Tag Archives: TeleMarketing

Telemarketing: A Sales Call Phrase to Avoid

I am a big fan of phone follow up and an even bigger fan of creating a great rapport with my prospects within the first 6 seconds of the call. The rapport can be squelched very quickly by one simple phrase: “Have you had a chance to look at it yet?”

Some great lead generation marketing methods include sending something to your prospect in the mail. This might be a direct mail letter, brochure, success story, or some other nurture marketing piece that reminds them of your company and your services. When following up on this marketing collateral please keep in mind that this piece should be used primarily as a reference tool to help you get in the door.  All you want to on the follow-up call is make sure it arrived and the Decision Maker is aware it arrived.  It’s a reference.  So reference it, and then move on to the point of your call. 

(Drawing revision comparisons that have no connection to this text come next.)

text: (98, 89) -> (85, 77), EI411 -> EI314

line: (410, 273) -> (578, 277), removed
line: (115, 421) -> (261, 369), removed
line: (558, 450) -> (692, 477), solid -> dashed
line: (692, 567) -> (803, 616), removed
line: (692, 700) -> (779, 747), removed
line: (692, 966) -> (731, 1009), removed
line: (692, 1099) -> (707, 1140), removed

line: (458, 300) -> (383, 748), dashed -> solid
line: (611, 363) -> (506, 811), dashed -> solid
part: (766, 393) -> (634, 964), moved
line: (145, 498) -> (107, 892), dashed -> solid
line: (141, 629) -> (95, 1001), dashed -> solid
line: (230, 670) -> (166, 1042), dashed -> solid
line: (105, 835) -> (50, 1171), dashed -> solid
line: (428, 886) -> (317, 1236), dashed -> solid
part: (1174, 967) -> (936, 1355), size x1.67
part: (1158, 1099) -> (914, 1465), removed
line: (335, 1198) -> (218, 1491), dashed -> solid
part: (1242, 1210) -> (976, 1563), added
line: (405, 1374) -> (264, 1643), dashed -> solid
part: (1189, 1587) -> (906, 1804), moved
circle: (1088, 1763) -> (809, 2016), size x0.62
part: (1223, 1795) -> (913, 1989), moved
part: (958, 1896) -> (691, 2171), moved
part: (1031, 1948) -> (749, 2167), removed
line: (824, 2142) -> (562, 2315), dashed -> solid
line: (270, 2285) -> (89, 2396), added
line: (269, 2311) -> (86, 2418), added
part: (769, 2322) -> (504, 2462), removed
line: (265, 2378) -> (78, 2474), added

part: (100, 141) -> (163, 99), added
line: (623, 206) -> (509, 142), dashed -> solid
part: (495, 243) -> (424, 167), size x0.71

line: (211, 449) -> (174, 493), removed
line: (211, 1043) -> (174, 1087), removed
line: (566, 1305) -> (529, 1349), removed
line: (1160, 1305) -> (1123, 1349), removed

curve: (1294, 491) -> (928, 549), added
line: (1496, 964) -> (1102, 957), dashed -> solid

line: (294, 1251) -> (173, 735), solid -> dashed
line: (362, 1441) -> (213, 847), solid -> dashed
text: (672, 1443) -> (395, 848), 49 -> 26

Have you found yourself using one of these three deadly phrases on your follow up call?

  • “I sent you some information in the mail last week, have you had a chance to look at it?”  
  • “…have you had a chance to read it?”  
  • “…have you had time to go over the material?”

Now while this seems perfectly normal and natural, it is a detrimental mistake and causes immediate major problems.

First, this one simple question puts the prospect on the immediate defense.  If they have not received the material (which is normally the case) or if they do not remember the material at the moment, the question puts pressure on the prospect to have to defend why they have not done so.   This leads your prospect to reply with something like:

  • “Well, I’ve been really busy….” Or “I’ve been out of town…”  or  “…I just haven’t had time to get around to it yet…” 

What’s worse is that now you are one the phone with your Decision Maker and in the first few seconds you have to establish rapport, build trust and get them to like you have managed to put them on the defense making them explain why they are holding things up. It creates an immediate adversarial atmosphere and the prospect puts up guards and prepares to do battle, or worse, hang up as soon as possible.

To avoid this horrible start to your follow-up calls, simply rephrase that question.  Instead of putting the responsibility to read the literature on the prospect, simply ask if they have received the letter and move on. You might end up saying something like:

  • “I mailed some information to you last week, do you know if it arrived safely?” 
  • “….did it ever get around to your desk?” 

Regardless of their response, now you can move on with the reason for your call saying something like:

“Good, I’m glad it made it there, take a look at that when you get a chance, it has some information that you might be interested in regarding your (fill in the blank). Anyhow, the main reason I was calling….” And now you can explain the reason for your call and move on to set an appointment.